Data records:
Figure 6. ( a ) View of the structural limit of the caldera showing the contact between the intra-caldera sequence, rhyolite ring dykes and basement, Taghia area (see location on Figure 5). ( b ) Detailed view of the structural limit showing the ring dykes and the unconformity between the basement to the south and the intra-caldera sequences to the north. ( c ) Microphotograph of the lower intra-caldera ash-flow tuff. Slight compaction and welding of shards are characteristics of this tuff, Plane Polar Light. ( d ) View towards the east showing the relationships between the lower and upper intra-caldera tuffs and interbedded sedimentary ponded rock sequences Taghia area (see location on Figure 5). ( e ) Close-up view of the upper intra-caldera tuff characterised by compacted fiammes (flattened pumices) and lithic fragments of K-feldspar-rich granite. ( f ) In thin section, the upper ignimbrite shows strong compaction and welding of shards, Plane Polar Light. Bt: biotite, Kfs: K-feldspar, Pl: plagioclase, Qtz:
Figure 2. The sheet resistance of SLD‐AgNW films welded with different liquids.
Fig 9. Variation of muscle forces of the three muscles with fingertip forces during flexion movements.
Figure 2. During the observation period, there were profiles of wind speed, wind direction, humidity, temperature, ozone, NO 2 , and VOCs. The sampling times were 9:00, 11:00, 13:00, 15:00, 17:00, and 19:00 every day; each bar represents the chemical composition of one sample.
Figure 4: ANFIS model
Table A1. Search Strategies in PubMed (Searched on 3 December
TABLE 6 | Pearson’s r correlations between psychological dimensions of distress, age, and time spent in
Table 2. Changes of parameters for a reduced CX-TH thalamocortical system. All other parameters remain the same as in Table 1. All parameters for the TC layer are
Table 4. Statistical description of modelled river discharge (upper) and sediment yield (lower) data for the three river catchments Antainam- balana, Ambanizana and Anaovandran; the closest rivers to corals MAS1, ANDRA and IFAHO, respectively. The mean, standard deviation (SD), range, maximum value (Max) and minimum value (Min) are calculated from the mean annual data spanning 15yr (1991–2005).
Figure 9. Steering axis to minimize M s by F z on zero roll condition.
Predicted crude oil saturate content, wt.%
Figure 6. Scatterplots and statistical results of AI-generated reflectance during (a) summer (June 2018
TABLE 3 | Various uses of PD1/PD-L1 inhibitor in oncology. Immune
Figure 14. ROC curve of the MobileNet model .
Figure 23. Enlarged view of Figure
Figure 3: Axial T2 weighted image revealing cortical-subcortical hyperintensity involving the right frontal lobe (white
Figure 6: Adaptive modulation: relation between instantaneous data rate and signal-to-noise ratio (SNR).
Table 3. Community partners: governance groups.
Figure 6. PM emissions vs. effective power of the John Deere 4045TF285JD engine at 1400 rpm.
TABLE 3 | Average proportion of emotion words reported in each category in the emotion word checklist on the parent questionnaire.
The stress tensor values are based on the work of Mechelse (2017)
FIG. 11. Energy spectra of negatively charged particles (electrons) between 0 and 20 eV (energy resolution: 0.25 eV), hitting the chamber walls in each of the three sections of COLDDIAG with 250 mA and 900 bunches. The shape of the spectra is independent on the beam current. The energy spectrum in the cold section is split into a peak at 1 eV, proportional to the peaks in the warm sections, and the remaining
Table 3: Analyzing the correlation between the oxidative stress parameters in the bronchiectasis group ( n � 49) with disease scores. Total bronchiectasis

## [What to produce]
Write out exactly the lines above between the line with "TABLE 3 | Average" and the line with "FIG. 11. Energy", inclusive, and nothing beyond them.

## [Your solution]
TABLE 3 | Average proportion of emotion words reported in each category in the emotion word checklist on the parent questionnaire.
The stress tensor values are based on the work of Mechelse (2017)
FIG. 11. Energy spectra of negatively charged particles (electrons) between 0 and 20 eV (energy resolution: 0.25 eV), hitting the chamber walls in each of the three sections of COLDDIAG with 250 mA and 900 bunches. The shape of the spectra is independent on the beam current. The energy spectrum in the cold section is split into a peak at 1 eV, proportional to the peaks in the warm sections, and the remaining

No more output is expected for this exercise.